#### [TASK INSTRUCTIONS]
Reproduce the passage below about Biden's lengthy answers while campaigning in New Hampshire, word for word and in full.

#### [EXCERPT PROVIDED]
When he was campaigning in New Hampshire before that state’s Feb. 11 primary, Biden occasionally took more time to answer a single question than the entire length of his seven-minute speech in St. Louis.
At a town hall in Hudson, N.H., a month ago, a woman told Biden during the question-and-answer period that she had autism, asking what he would do to help her and others with disabilities.
What followed was a 10-minute response that touched on a range of subjects, from his son’s military service in Kosovo to Medicare negotiations over prescription drug prices to an ailment called ankylosing spondylitis, a spinal disorder whose signature look Biden briefly demonstrated for the audience.

#### [SUPPLIED ENTRIES]
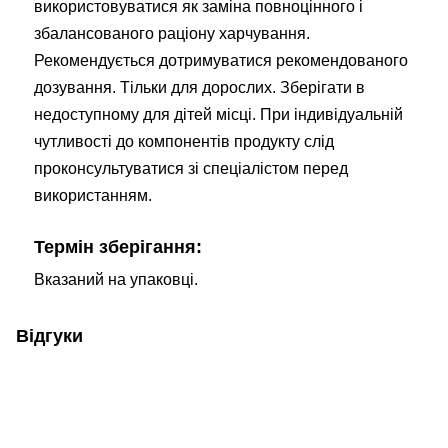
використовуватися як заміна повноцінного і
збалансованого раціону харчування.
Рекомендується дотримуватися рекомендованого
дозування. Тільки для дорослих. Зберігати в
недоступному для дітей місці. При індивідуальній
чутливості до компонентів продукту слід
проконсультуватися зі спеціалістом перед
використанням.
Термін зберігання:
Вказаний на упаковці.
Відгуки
---
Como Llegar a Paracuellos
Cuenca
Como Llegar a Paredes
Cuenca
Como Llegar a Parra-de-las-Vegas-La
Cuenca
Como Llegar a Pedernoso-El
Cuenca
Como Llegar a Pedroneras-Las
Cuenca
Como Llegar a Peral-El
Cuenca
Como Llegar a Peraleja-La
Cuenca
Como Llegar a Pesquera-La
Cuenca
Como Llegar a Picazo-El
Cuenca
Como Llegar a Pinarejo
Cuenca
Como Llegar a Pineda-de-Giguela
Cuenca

#### [ANSWER BOX]
When he was campaigning in New Hampshire before that state’s Feb. 11 primary, Biden occasionally took more time to answer a single question than the entire length of his seven-minute speech in St. Louis.
At a town hall in Hudson, N.H., a month ago, a woman told Biden during the question-and-answer period that she had autism, asking what he would do to help her and others with disabilities.
What followed was a 10-minute response that touched on a range of subjects, from his son’s military service in Kosovo to Medicare negotiations over prescription drug prices to an ailment called ankylosing spondylitis, a spinal disorder whose signature look Biden briefly demonstrated for the audience.